Al llegar a las habitaciones asignadas a la emisaria del Caudillo, se metió la invitación en el bolsillo del pecho, y llamó dos veces a la puerta.

—Adelante —dijo una voz aterciopelada.

Nimor entró. Aliisza esperaba sentada a la mesa, que estaba llena de unos platos impresionantes y rematada por una botella de vino del mundo de la superficie y un par de copas. Llevaba una falda de seda roja con un ajustado corsé decorado con un lazo negro. Nimor advirtió que los colores la favorecían, y que incluso quedaban bien con sus suaves alas negras.

—Lady Aliisza —dijo con una reverencia—. Me siento halagado.

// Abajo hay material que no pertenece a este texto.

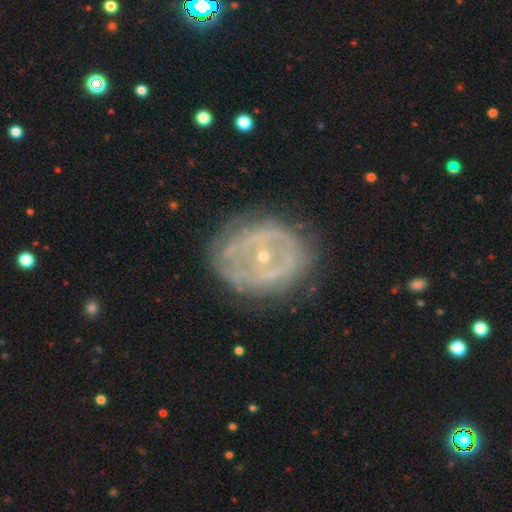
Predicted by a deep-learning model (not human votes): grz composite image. It shows a featured or disk galaxy (73%) with no bar (46%), spiral arms (53%) and a small central bulge (76%). Merging: none (70%).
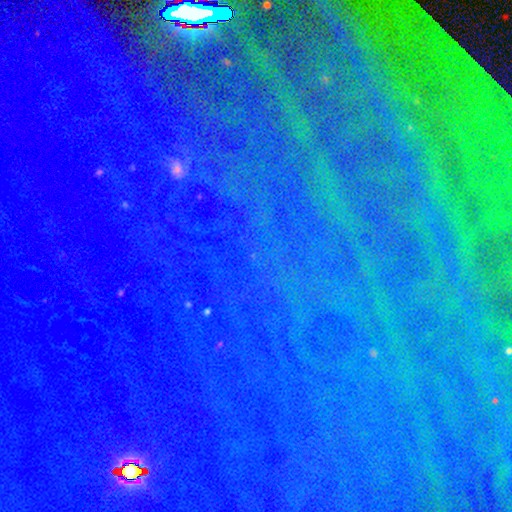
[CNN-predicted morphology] star or artifact 86%, smooth 7%, featured or disk 7%.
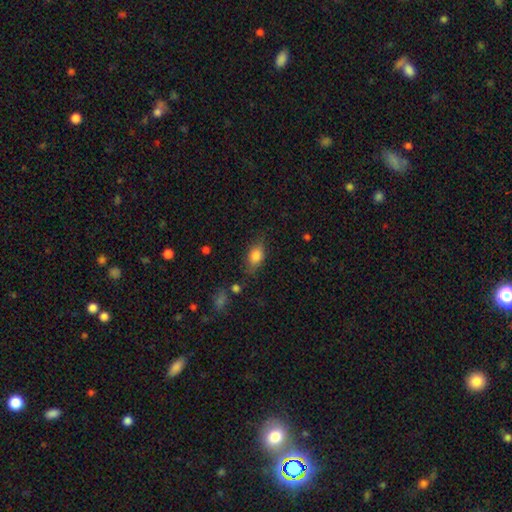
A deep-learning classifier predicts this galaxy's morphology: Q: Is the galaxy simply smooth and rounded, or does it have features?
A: smooth — 81%.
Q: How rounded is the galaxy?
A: in between — 80%.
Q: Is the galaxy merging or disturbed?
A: none — 72%.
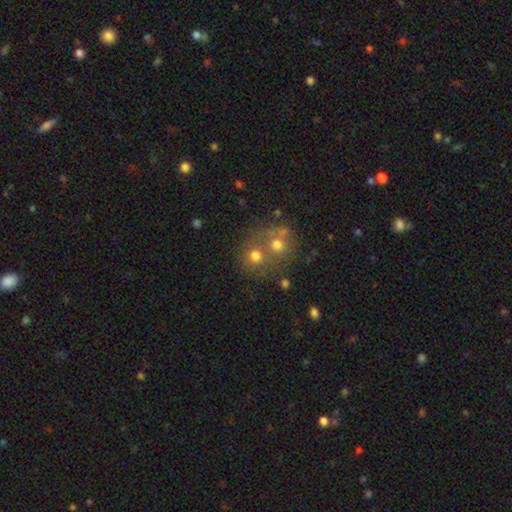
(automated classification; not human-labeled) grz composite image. It shows a smooth galaxy with no disk features (65%) that is round (83%). Merging: none (45%).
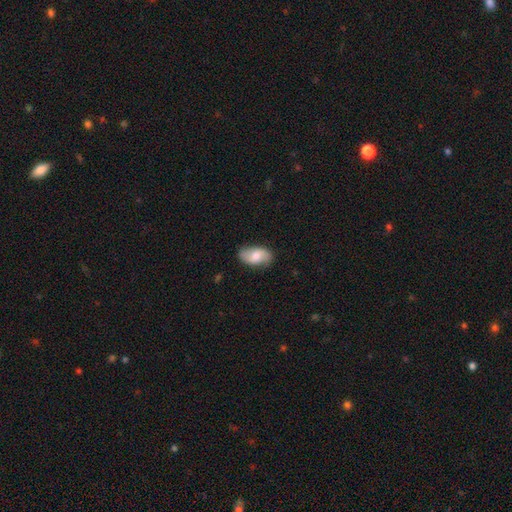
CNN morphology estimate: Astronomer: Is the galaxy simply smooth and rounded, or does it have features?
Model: smooth — 56% (runner-up: featured or disk, 37%).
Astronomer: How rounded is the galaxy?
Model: in between — 93%.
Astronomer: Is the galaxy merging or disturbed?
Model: none — 79%.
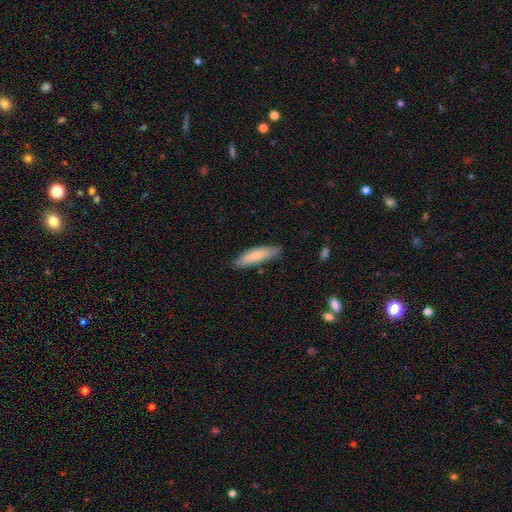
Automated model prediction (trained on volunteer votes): The model was most divided on "how rounded": cigar-shaped: 67%, in between: 31%, round: 1%. More confident: merging — none (78%); smooth or featured — smooth (76%).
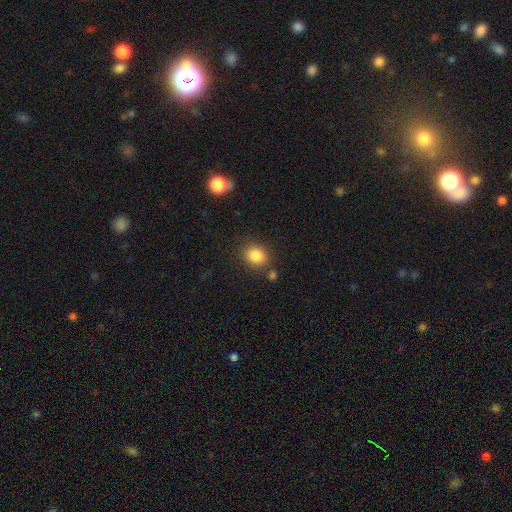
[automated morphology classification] The model was most divided on "how rounded": round: 62%, in between: 37%, cigar-shaped: 1%. More confident: smooth or featured — smooth (85%); merging — none (79%).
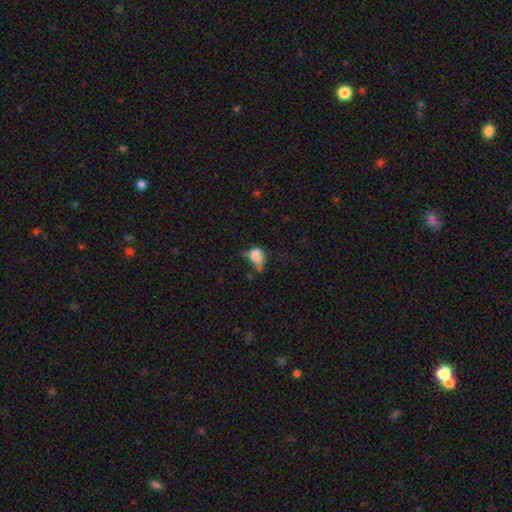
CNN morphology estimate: The model was most divided on "merging": minor disturbance: 31%, major disturbance: 28%, none: 23%, merger: 18%. More confident: smooth or featured — smooth (73%); how rounded — in between (71%).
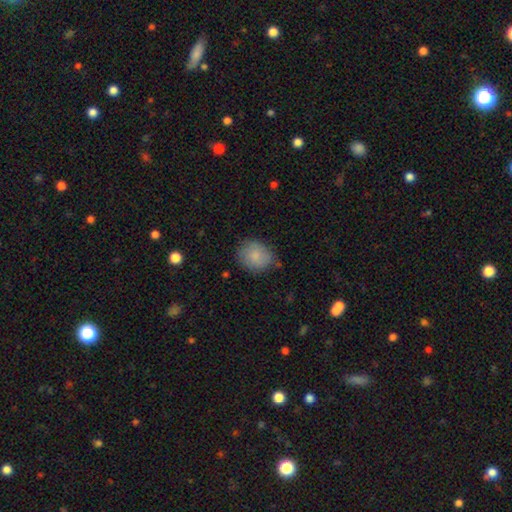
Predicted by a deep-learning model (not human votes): Smooth or featured: smooth — 81% (featured or disk — 11%)
How rounded: round — 61% (in between — 38%)
Merging: none — 72% (minor disturbance — 22%)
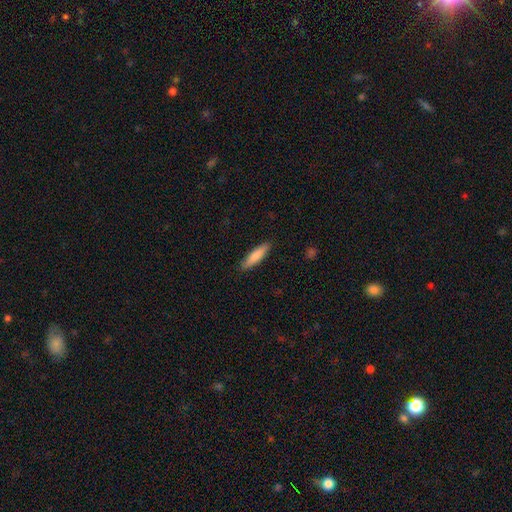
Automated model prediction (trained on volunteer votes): Smooth or featured?
  - smooth: 84% *
  - featured or disk: 11%
  - star or artifact: 5%
How rounded?
  - cigar-shaped: 77% *
  - in between: 22%
  - round: 1%
Merging?
  - none: 88% *
  - minor disturbance: 9%
  - major disturbance: 2%
  - merger: 1%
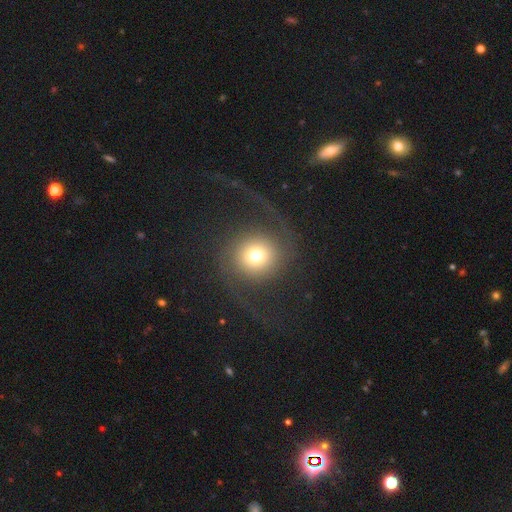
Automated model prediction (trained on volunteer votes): smooth_or_featured: smooth (p=0.55) [alt: featured or disk p=0.32]
how_rounded: round (p=0.91) [alt: in between p=0.08]
merging: none (p=0.60) [alt: major disturbance p=0.29]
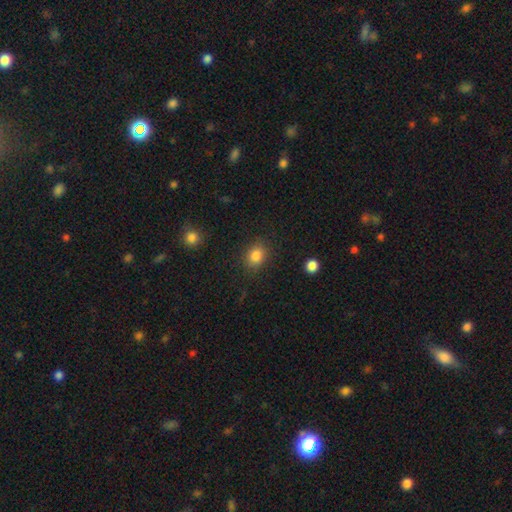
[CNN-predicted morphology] This appears to be a smooth galaxy with no disk features (85%) that is round (51%). Merging: none (84%).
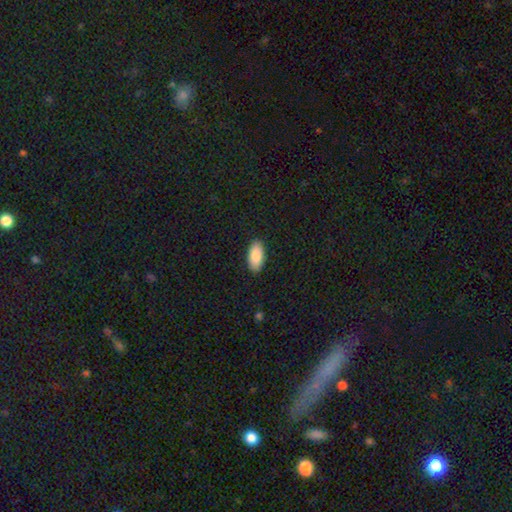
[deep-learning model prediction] smooth 87%, featured or disk 7%, star or artifact 6%. Down the decision tree: how rounded — in between (92%); merging — none (90%).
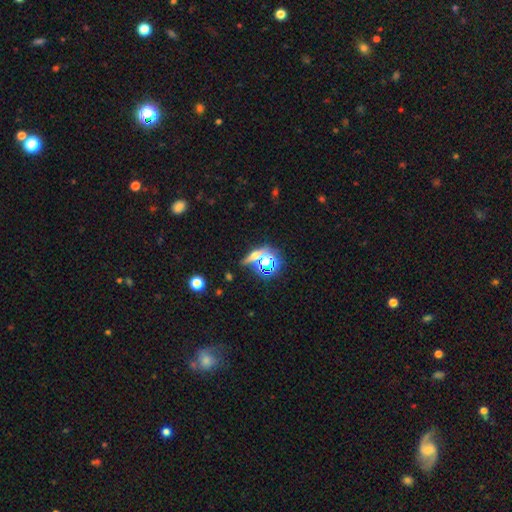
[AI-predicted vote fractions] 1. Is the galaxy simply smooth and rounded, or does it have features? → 45% star or artifact, 34% smooth, 21% featured or disk.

Estoy seguro de que la comida que hay ante mí no proviene de las cocinas del príncipe heredero.

—Hay un límite a la cantidad de queso ahumado de rote y pan de harina de esporas que uno es capaz de soportar —dijo. Tomó las copas de vino con una mano y se acercó para darle una—. Lo admito, ordené a mi séquito que rebuscara por la ciudad para encontrar posadas y tabernas deseosas de suministrar viandas apropiadas al paladar de un elfo.

Nimor se llevó la copa a la nariz para aspirar el aroma. No sólo apreció la fragancia del vino, también olfateó la presencia de algunos de los venenos con los que estaba familiarizado. Habría sido muy difícil envenenarlo. Pero no detectó aromas extraños.

—Muchas gracias. Últimamente he viajado mucho y me he visto obligado a vivir sobriamente.

Aliisza sorbió un poco de vino e hizo un gesto hacia la mesa.

—En ese caso, ¿por qué no comemos mientras hablamos?

Nimor tomó asiento frente a la semisúcubo y empezó a comer. Una de las consecuencias de su verdadera naturaleza era el sorprendente saque que tenía para su complexión, así como su capacidad para el ayuno. El asado de rote con salsa de setas estaba en su punto, el pescado ciego estaba algo más salado de lo que le habría gustado y el vino era seco y fuerte, una buena elección para el asado.

—Así, ¿a qué debo el placer de esta ocasión? —preguntó entre bocado y bocado.

—Me intrigas, Nimor Imphraezl. Quiero saber más de ti y a qué intereses representas.

—¿Quién soy? Te he dicho mi verdadero nombre —respondió Nimor.

—Ésa no es la clase de respuesta que pretendía. —Aliisza se inclinó hacia adelante, con los ojos fijos en él—. Lo que quería decir es, ¿a quién sirves? ¿Qué haces aquí?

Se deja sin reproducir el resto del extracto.